Google's Veo-3 fakes surgical videos; 1.78 handling, 1.64 tissue, lowest logic
Google’s latest AI model, dubbed Veo‑3, can stitch together lifelike surgical footage that looks convincing at first glance. Researchers fed the system dozens of operating‑room clips, letting it learn the visual cadence of scalpel cuts, camera pans and the glow of cautery. The result is a video generator that can mimic the texture of organ surfaces and the motion of laparoscopic tools with a polish that would fool a casual viewer.
Yet the test wasn’t just about visual fidelity. When the evaluation shifted from “does it look right?” to “does it behave like a real procedure?”, the model’s scores fell sharply. In a benchmark focused on abdominal operations, the system was scored on three fronts: how well it handled instruments, how accurately it rendered tissue response, and whether the sequence followed logical surgical steps.
Those numbers tell a different story than the glossy frames it can produce.
But as soon as medical accuracy was required, its performance dropped. For abdominal procedures, instrument handling earned just 1.78 points, tissue response only 1.64, and surgical logic was lowest at 1.61. The AI could create convincing images, but it couldn't reproduce what actually happens in an operating room.
Brain surgery reveals even bigger gaps The challenge was even greater for brain surgery footage. From the first second, Veo-3 struggled with the fine precision required in neurosurgery. For brain operations, instrument handling dropped to 2.77 points (compared to 3.36 for abdominal) and surgical logic fell as low as 1.13 after eight seconds.
The team also broke down the types of errors. Over 93 percent were related to medical logic: the AI invented tools, imagined impossible tissue responses, or performed actions that made no clinical sense. Only a small fraction of errors (6.2 percent for abdominal and 2.8 percent for brain surgery) were tied to image quality.

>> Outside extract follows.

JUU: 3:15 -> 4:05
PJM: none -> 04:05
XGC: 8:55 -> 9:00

Researchers tried giving Veo-3 more context, such as the type of surgery or the exact phase of the procedure. The results showed no meaningful or consistent improvement. According to the team, the real problem isn't the information provided, but the model's inability to process and understand it.
Visual medical understanding is still out of reach The SurgVeo study shows how far current video AI is from real medical understanding. While future systems could one day help train doctors, assist with surgical planning, or even guide procedures, today's models are nowhere near that level.

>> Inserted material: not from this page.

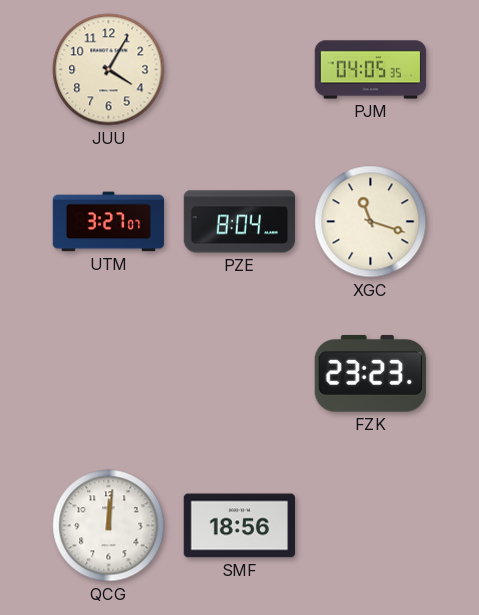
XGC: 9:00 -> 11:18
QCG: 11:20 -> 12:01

Can a model that dazzles visually ever replace a surgeon’s judgment? The study suggests not. While Veo‑3 generates seamless frames, its grasp of operative reality falls short, scoring barely above one on a five‑point scale for instrument handling (1.78), tissue response (1.64) and procedural logic (1.61).
Researchers built the SurgVeo benchmark from fifty authentic abdominal and brain procedures, then asked four seasoned surgeons to rate the AI’s predictions. Their verdict was consistent: the video looks plausible, but the underlying medical logic is missing. Consequently, the system’s utility in any clinical context remains doubtful.
Moreover, the assessment reveals a gap between visual fidelity and procedural understanding that the current model cannot bridge. Whether future iterations will close that gap is unclear; it's a sober reminder that visual realism does not equate to functional competence. Until the AI can reliably mirror the nuances of real surgery, its role will likely stay confined to demonstration rather than decision support.
Further Reading
- Google's Veo-3 can fake surgical videos but misses every hint of medical sense - The Decoder
- Veo 3 Prompt Writing Best Practices - Skywork AI Blog
- Veo - Google DeepMind - Google DeepMind
- Introducing Veo 3.1 and advanced capabilities in Flow - Google Keyword Blog
Common Questions Answered
What scores did Veo-3 receive for instrument handling, tissue response, and surgical logic on the SurgVeo benchmark?
Veo-3 scored 1.78 for instrument handling, 1.64 for tissue response, and 1.61 for surgical logic on a five‑point scale. These low numbers indicate the model’s poor performance in replicating true operative behavior despite its visual realism.
How was the Veo-3 model trained to generate surgical videos?
Researchers fed Veo-3 dozens of operating‑room clips, allowing it to learn the visual cadence of scalpel cuts, camera pans, and cautery glow. This training enabled the model to stitch together lifelike frames that can initially fool casual viewers.
Why did Veo-3 struggle more with brain surgery footage compared to abdominal procedures?
Brain surgery demands finer precision and more complex anatomical detail, which Veo-3 could not accurately reproduce from the first second of video. The model’s inability to capture these subtle movements highlighted larger gaps in its medical accuracy.
What is the SurgVeo benchmark and how was it used in evaluating Veo-3?
The SurgVeo benchmark consists of fifty authentic abdominal and brain procedures compiled for testing AI video generators. Four seasoned surgeons rated Veo-3’s output against this benchmark, consistently finding its operative realism lacking.